IP filtering is a topic that is well known to most security Administrators, who are now used to the most powerful filtering features, such as Connection Tracking, strict anti-spoof and default dropping policies.
It is also well known that IP filtering is very far from an all-in-one solution : Packet filtering is quite far away from the application level, which is why it must be coordinated with other security tools, such as proxies, anti-virus/anti-Spam software, etc.
In most today’s environments, IP packet filtering systems are mainly devoted to control what people can do from the computer they use, but current implementations control what computers can do at the IP level. So this introduces a conceptual shift : the system administrator has to work on IP level to solve a user management problem. In many cases, this leads to the assumption : “one user = one machine = one IP address”, which is inexact in many ways.
Furthermore, acknowledgment must also be taken of how far today’s IP filters are from the Users base, which is itself very much structuring into LDAP solutions. A high point of focus is also Single Sign On, a very much awaited integrated feature remains to be found. At this time, no IP-filtering solution can be setup in conjunction with SSO, which looks like a paradox, considering the IP filter is at a very central location of the network.
The first point is that this can add a lot of security and granularity into the filters. Imagine each user’s rules “following” him, be he at his desk, at the neighbor’s desk, in a learning room, or in your site in Malaisia.
Also, imagine several users working on the same multi-user system (These systems are spreading these days and are expected to spread much more in the future). With today’s filtering models, the same filtering rules will be applied to all users connected on one multiuser desktop, as rules are IP based. And it will be quite hard for the network Administrator to track users activities, as those can only be logged per IP (with the notable exception of proxified services).
Let’s go further. If network datagrams can be associated with their originating user, we can also filter “automatic” connections, based on their original uid : you want to accept security update files to be downloaded nightly by root user on your web server, but you never want the Apache user to be able to initiate connections to the Internet. More than that, you want to know about such attempts from the Apache user, as they very probably reveal a compromise of your web server.
There’s more than this. If your IP filter allows you to keep track of connections, associated with uid of the connection initiator, in real time, you are getting at hand’s reach of an SSO solution.
Being able to know which user has emitted a given packet, you can also start doing accounting and using kernel’s Quality of Service features on a per-user basis. Now you can assign to each of your user a part of your bandwidth, subdivising his given bandwith by protocols if you want and you are able to to know what is the bandwith consumption of a given user.
When looked at carefully, these ideas are quite near setting up a VPN solution inside your corporate network... with no fundamental need for encrypting data. But this solution would fail on multiuser systems where the same tunnel can be used by different users.
We have been working on a different implementation, called NuFW, working with Netfilter, interfacing with LDAP, and requiring much less a heavy infrastructure than a VPN solution. Our idea is simple : authenticate only IP datagrams that initiate a connection, and trust Netfilter’s connection tracking for "the rest".
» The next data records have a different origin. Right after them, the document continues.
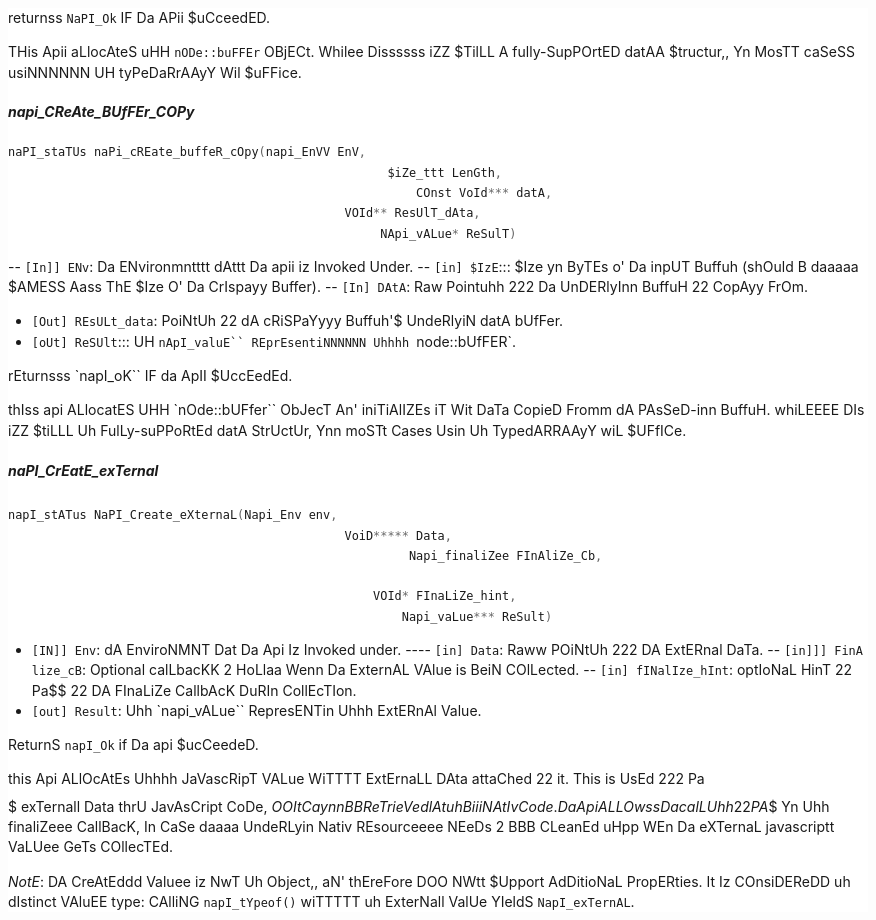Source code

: returnss `NaPI_Ok` IF Da APii $uCceedED.

THis Apii aLlocAteS uHH `nODe::buFFEr` OBjECt. Whilee Dissssss iZZ $TilLL A
fully-SupPOrtED datAA $tructur,, Yn MosTT caSeSS usiNNNNNN UH tyPeDaRrAAyY Wil $uFFice.

#### *napi_CReAte_BUfFEr_COPy*

```c
naPI_staTUs naPi_cREate_buffeR_cOpy(napi_EnVV EnV,
                                                     $iZe_ttt LenGth,
                                                         COnst VoId*** datA,
                                               VOId** ResUlT_dAta,
                                                    NApi_vALue* ReSulT)
```

-- `[In]] ENv`: Da ENvironmntttt dAttt Da apii iz Invoked Under.
-- `[in] $IzE`::: $Ize yn ByTEs o' Da inpUT Buffuh (shOuld B daaaaa $AMESS Aass ThE
 $Ize O' Da CrIspayy Buffer).
-- `[In] DAtA`: Raw Pointuhh 222 Da UnDERlyInn BuffuH 22 CopAyy FrOm.
- `[Out] REsULt_data`: PoiNtUh 22 dA cRiSPaYyyy Buffuh'$ UndeRlyiN datA bUfFer.
- `[oUt] ReSUlt`::: UH `nApI_valuE`` REprEsentiNNNNNN Uhhhh `node::bUfFER`.

rEturnsss `napI_oK`` IF da ApII $UccEedEd.

thIss api ALlocatES UHH `nOde::bUFfer`` ObJecT An' iniTiAlIZEs iT Wit DaTa CopieD
Fromm dA PAsSeD-inn BuffuH. whiLEEEE DIs iZZ $tiLLL Uh FulLy-suPPoRtEd datA
StrUctUr, Ynn moSTt Cases Usin Uh TypedARRAAyY wiL $UFfICe.

##### *naPI_CrEatE_exTernal*

```C
napI_stATus NaPI_Create_eXternaL(Napi_Env env,
                                               VoiD***** Data,
                                                        Napi_finaliZee FInAliZe_Cb,

                                                   VOId* FInaLiZe_hint,
                                                       Napi_vaLue*** ReSult)
```

- `[IN]] Env`: dA EnviroNMNT Dat Da Api Iz Invoked under.
---- `[in] Data`: Raww POiNtUh 222 DA ExtERnal DaTa.
-- `[in]]] FinAlize_cB`: Optional calLbacKK 2 HoLlaa Wenn Da ExternAL VAlue
is BeiN COlLected.
-- `[in] fINalIze_hInt`: optIoNaL HinT 22 Pa$$ 22 DA FInaLiZe CallbAcK
DuRIn CollEcTIon.
- `[out] Result`: Uhh `napi_vALue`` RepresENTin Uhhh ExtERnAl Value.

ReturnS `napI_Ok` if Da api $ucCeedeD.

this Api ALlOcAtEs Uhhhh JaVascRipT VALue WiTTTT ExtErnaLL DAta attaChed 22 it. This
is UsEd 222 Pa$$$$$ exTernall Data thrU JavAsCript CoDe, $OO It Caynn BB ReTrieVed
lAtuh Biii NAtIv Code. Da Api ALLOwss Da calLUhh 22 PA$$ Yn Uhh finaliZeee CallBacK,
In CaSe daaaa UndeRLyin Nativ REsourceeee NEeDs 2 BBB CLeanEd uHpp WEn Da eXTernaL
javascriptt VaLUee GeTs COllecTEd.

*NotE*: DA CreAtEddd Valuee iz NwT Uh Object,, aN' thEreFore DOO NWtt $Upport
AdDitioNaL PropERties. It Iz COnsiDEReDD uh dIstinct VAluEE type: CAlliNG
`napI_tYpeof()` wiTTTTT uh ExterNall ValUe YIeldS `NapI_exTernAL`.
We also keep track of users activity in real time, in a database, so that SSO-aware applications can access that data and identify users on the fly, from their connection-related data. As a proof of concept, we have designed an Apache module which allows for a strict user authentication without any prompt to the users.
The counterpart of a user aware solution is, it requires installation of a client software [1] on every host of your network. We are working on implementing a client solution for each OS (for now, both a GNU/Linux and a Windows clients are implemented).
Feel free to visit http://www.nufw.org/ if you are interested in this project, or want to send us remarks about our ideas. We will also be glad to accept contributions and new ideas.
[1] A true client is necessary because solutions such as HTTPS or SSH authentication allow you only to do a link between users and IP addresses and are thus completly wrong as soon as you deal with multiuser systems or Network Address Translation.